(メイン画像)Credit: IBM

「美術や文学、音楽といったアートの領域はコンピューターとは相容れない」というのが、近年に至るまでの常識でした。決められた手順に従って動くコンピューターのプログラムにとって、人間のように想像力の翼を羽ばたかせるのは難しいことだと考えられてきたのです。

しかし、ビッグデータやコグニティブ・コンピューティングといった新たなテクノロジーの発展は、そうした旧来の認識を大きく塗り替えようとしています。

Alex Da KidとWatsonのコラボレーション

2011年にグラミー賞を受賞した音楽プロデューサーのAlex Da Kid(以下、Alex)は、IBM Watson(以下、Watson)とタッグを組んで、新たな曲作りの試みに乗り出しました。

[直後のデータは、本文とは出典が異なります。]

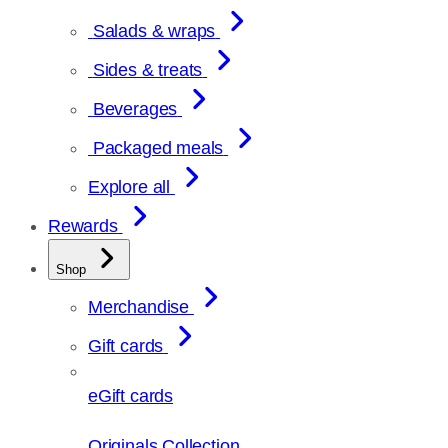
Salads & wraps
Sides & treats
Beverages
Packaged meals
Explore all
Rewards
Shop
Merchandise
Gift cards
eGift cards
Originals Collection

Alexは、より多くのファンを喜ばすことのできる音楽を創り出すためにさまざまな方法を模索し続けてきましたが、性格や人生観の異なる聴衆一人ひとりの好みを全て把握することは、簡単なことではありません。世界中に散らばる無数の聴衆がどのような音楽を求めているのかを、どうやって知ればよいのか…。――この問いに対する一つの答えとしてAlexがたどり着いたのが、コグニティブ・コンピューティングでした。

データがインスピレーションの種となる

Alexはまず「Watson Alchemy Language API」を利用して過去5年間の雑誌の表紙や最高裁判所の判決、アクセスの多かったWikipediaのページや人気の高い映画のあらすじなどを分析し、影響力のある文化的なテーマを抽出しました。そして、抽出したデータを「Watson Tone Analyzer API」を用いて分析することで、それらについて人々がどう感じているのかを把握していきます。

同時に、音楽雑誌ビルボードに掲載された26,000に及ぶヒットソングの歌詞をWatson Tone Analyzerで解析するとともに、「Cognitive Color Design Tool」を用いてアルバム・アートのデザインに関するヒントを掴み、時代の流れにマッチした音階やコード進行などを抽出しました。

これらのデータをもとに、インスピレーションを膨らませて曲作りに取り組んだのです。

人工知能それ自体が人間と同じような「意識」や「感性」を持ち、自らのインスピレーションによって曲を生み出すようになるまでには、おそらくまだ時間がかかるでしょう。しかし、異なる側面からのアプローチでアーティストの創作を手助けすることは、今後、徐々に一般化していくのかもしれません。